RISHI Sunak insists the "number one priority" of his Spending Review is to create and support hundreds of thousands of jobs across the UK with a multi-billion programme of investment.

As the Chancellor put the finishing touches to his set-piece Commons statement he was keen to accentuate the positive as it also expected to come under heavy fire for proposing a pay freeze on millions of public sector workers, a cut to overseas aid and measures that will hit the lowest paid and savers.

Mr Sunak will announce a new three-year £2.9bn Restart scheme to help one million unemployed people in their job search alongside £1.4bn of new funding to increase Job Centre Plus capacity.

There will also be the unveiling of a new “world-leading” counter-terrorist operations centre, bringing together intelligence agencies and senior police officers to disrupt terror threats to the UK.

Capital investment of tens of billions of pounds will aim to level up opportunity, drive growth and create jobs across the UK.

“My number one priority is to protect jobs and livelihoods across the UK,” declared the Chancellor.

“This Spending Review will ensure hundreds of thousands of jobs are supported and protected in the acute phase of this crisis and beyond with a multi-billion package of investment to ensure that no one is left without hope or opportunity.”

Mr Sunak will also confirm funding for the next stage of his Plan for Jobs, including £1.6bn for the Kickstart scheme in 2021/22, which will see the creation of up to 250,000 government-subsidised jobs for young people.

The apprenticeship hiring incentive that launched in August will also be extended to March 31, offering employers up to £2,000 for every new apprentice they hire.

There will also be a £375m package to support skills which includes £138m of new funding to deliver Boris Johnson’s Lifetime Skills Guarantee and £127m to continue the Plan for Jobs skills measures.

The centre-piece of the review will be capital investment, which will include the building of new roads, houses, railways and cycle lanes. This will support and create hundreds of thousands of jobs across the UK; the Prime Minster has already pledged up to 250,000 highly skilled green jobs as part of this ten-point plan for a green industrial revolution.

The Treasury pointed out the review followed nine months of “unprecedented support for businesses and individuals,” including helping to pay the wages of people in 9.6 million jobs across the country through the furlough scheme, now extended until March, and supporting the livelihoods of 2.6m self-employed workers.

However, the Chancellor has already come under fire on a number of fronts.

Ruth Davidson has become the latest senior political figure to warn against any plan to cut the UK's overseas aid budget.

The former leader of the Scottish Conservatives said any such cut would be a “counterproductive choice; morally, economically and politically”.

Pressed several times on the subject, Dominic Raab, the Foreign Secretary, repeatedly refused to deny reports of a cut to the international aid budget.

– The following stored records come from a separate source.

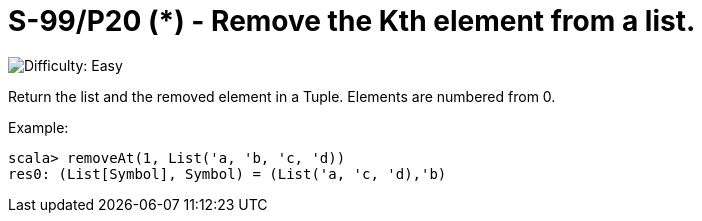 = S-99/P20 (*) - Remove the Kth element from a list.

image::https://img.shields.io/badge/difficulty-easy-brightgreen?style=for-the-badge[Difficulty: Easy]

Return the list and the removed element in a Tuple. Elements are numbered from 0. 

.Example:
[caption=""]
====
```scala
scala> removeAt(1, List('a, 'b, 'c, 'd))
res0: (List[Symbol], Symbol) = (List('a, 'c, 'd),'b)
```
====

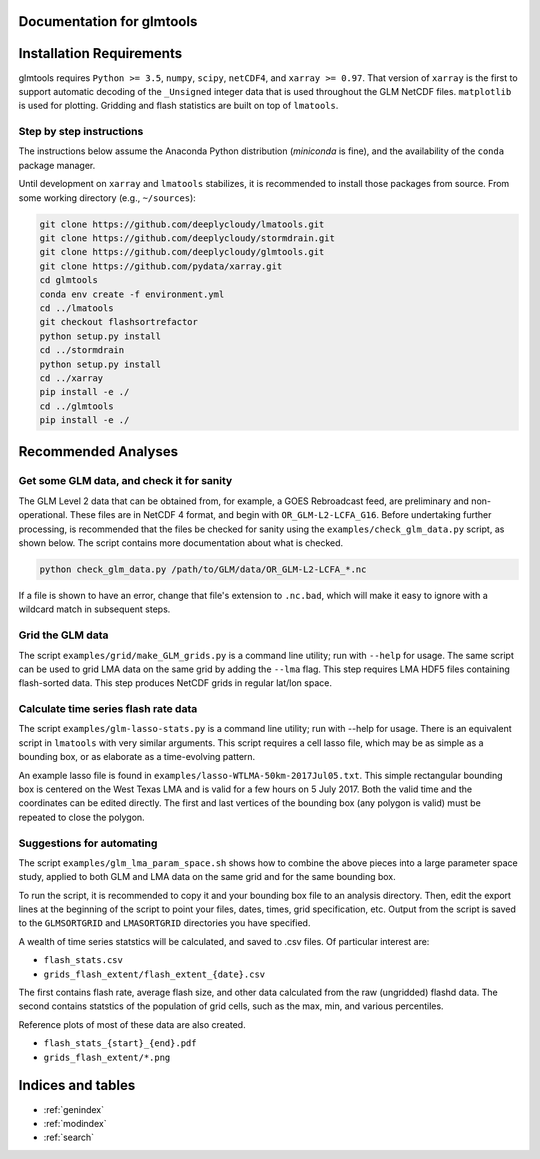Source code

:.. glmtools documentation master file, created by
   sphinx-quickstart on Tue Jul 25 11:27:44 2017.
   You can adapt this file completely to your liking, but it should at least
   contain the root `toctree` directive.

Documentation for glmtools
==========================

Installation Requirements
=========================

glmtools requires ``Python >= 3.5``, ``numpy``, ``scipy``, ``netCDF4``, and
``xarray >= 0.97``. That version of ``xarray`` is the first to support automatic
decoding of the ``_Unsigned`` integer data that is used throughout the GLM
NetCDF files. ``matplotlib`` is used for plotting. Gridding and flash statistics
are built on top of ``lmatools``.

Step by step instructions
------------------------- 

The instructions below assume the Anaconda Python distribution (`miniconda` is
fine), and the availability of the ``conda`` package manager.

Until development on ``xarray`` and ``lmatools`` stabilizes, it is recommended
to install those packages from source. From some working directory (e.g.,
``~/sources``):

.. code-block:: bash

   git clone https://github.com/deeplycloudy/lmatools.git
   git clone https://github.com/deeplycloudy/stormdrain.git
   git clone https://github.com/deeplycloudy/glmtools.git
   git clone https://github.com/pydata/xarray.git
   cd glmtools
   conda env create -f environment.yml
   cd ../lmatools
   git checkout flashsortrefactor
   python setup.py install
   cd ../stormdrain
   python setup.py install
   cd ../xarray
   pip install -e ./
   cd ../glmtools
   pip install -e ./
   

Recommended Analyses
====================

Get some GLM data, and check it for sanity
------------------------------------------

The GLM Level 2 data that can be obtained from, for example, a GOES Rebroadcast
feed, are preliminary and non-operational. These files are in NetCDF 4 format,
and begin with ``OR_GLM-L2-LCFA_G16``. Before undertaking further processing,
is recommended that the files be checked for sanity using the
``examples/check_glm_data.py`` script, as shown below. The script contains more
documentation about what is checked.

.. code-block:: bash

   python check_glm_data.py /path/to/GLM/data/OR_GLM-L2-LCFA_*.nc

If a file is shown to have an error, change that file's extension to
``.nc.bad``, which will make it easy to ignore with a wildcard match in
subsequent steps.

Grid the GLM data
-----------------

The script ``examples/grid/make_GLM_grids.py`` is a command line utility; run with ``--help`` for usage. The same script can be used to grid LMA data on the same grid by adding the ``--lma`` flag. This step requires LMA HDF5 files containing flash-sorted data. This step produces NetCDF grids in regular lat/lon space.

Calculate time series flash rate data 
------------------------------------- 

The script ``examples/glm-lasso-stats.py`` is a command line utility; run with
--help for usage. There is an equivalent script in ``lmatools`` with very
similar arguments. This script requires a cell lasso file, which may be as
simple as a bounding box, or as elaborate as a time-evolving pattern.

An example lasso file is found in ``examples/lasso-WTLMA-50km-2017Jul05.txt``.
This simple rectangular bounding box is centered on the West Texas LMA and is
valid for a few hours on 5 July 2017. Both the valid time and the coordinates
can be edited directly. The first and last vertices of the bounding box (any polygon is valid) must be repeated to close the polygon.
 
Suggestions for automating
--------------------------

The script ``examples/glm_lma_param_space.sh`` shows how to combine the above
pieces into a large parameter space study, applied to both GLM and LMA data on
the same grid and for the same bounding box.

To run the script, it is recommended to copy it and your bounding box file
to an analysis directory. Then, edit the export lines at the beginning of 
the script to point your files, dates, times, grid specification, etc.
Output from the script is saved to the ``GLMSORTGRID`` and ``LMASORTGRID``
directories you have specified.

A wealth of time series statstics will be calculated, and saved to .csv files.
Of particular interest are:
 
- ``flash_stats.csv``
- ``grids_flash_extent/flash_extent_{date}.csv``

The first contains flash rate, average flash size, and other data calculated from the raw (ungridded) flashd data. The second contains statstics of the
population of grid cells, such as the max, min, and various percentiles.

Reference plots of most of these data are also created.

- ``flash_stats_{start}_{end}.pdf``
- ``grids_flash_extent/*.png``


Indices and tables
==================

* :ref:`genindex`
* :ref:`modindex`
* :ref:`search`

Trade unions have already threatened strike action over the suggestion Mr Sunak will freeze pub;lic sector pay, NHS frontline staff excepted.

Mark Drakeford, the Welsh First Minister, told the Welsh Parliament: “Workers across our public services have continued to play their crucial roles in the midst of a global pandemic, helping save life and keep services running. They should be recognised for this effort and not forced to pick up the bill.”

As the Chancellor begins the slow process of increasing income, it is suggested a planned 5.6% increase to the national living wage – which was due to increase to £9.21 an hour in April – will be cut back to £8.90 an hour, a rise of 2%.

Another rumoured move is Mr Sunak will change the measure of inflation from the Retail Prices Index to the generally lower Consumer Prices Index plus housing costs, which will save the Treasury around £2bn a year but over time cost investors more than £100bn.

Alison Thewliss for the SNP accused Mr Sunak of pursuing all the wrong priorities with a return to austerity.

"The SNP has been clear that to deal with these challenges, the Chancellor must introduce a fiscal stimulus of at least £98bn and the devolution of financial powers, a package of meaningful measures to put money in people's pockets, and a major cash injection for the NHS and social care across the four UK nations.”

Matthew Fell, Chief Policy Director of the CBI, said: “The Chancellor has been tireless in his efforts to protect jobs throughout the crisis and, as the UK begins to eye a recovery in 2021, attention is rightly turning to how to create new jobs.

“The scarring effects of long-term unemployment are all too real, so the sooner more people can get back into work the better,” he added.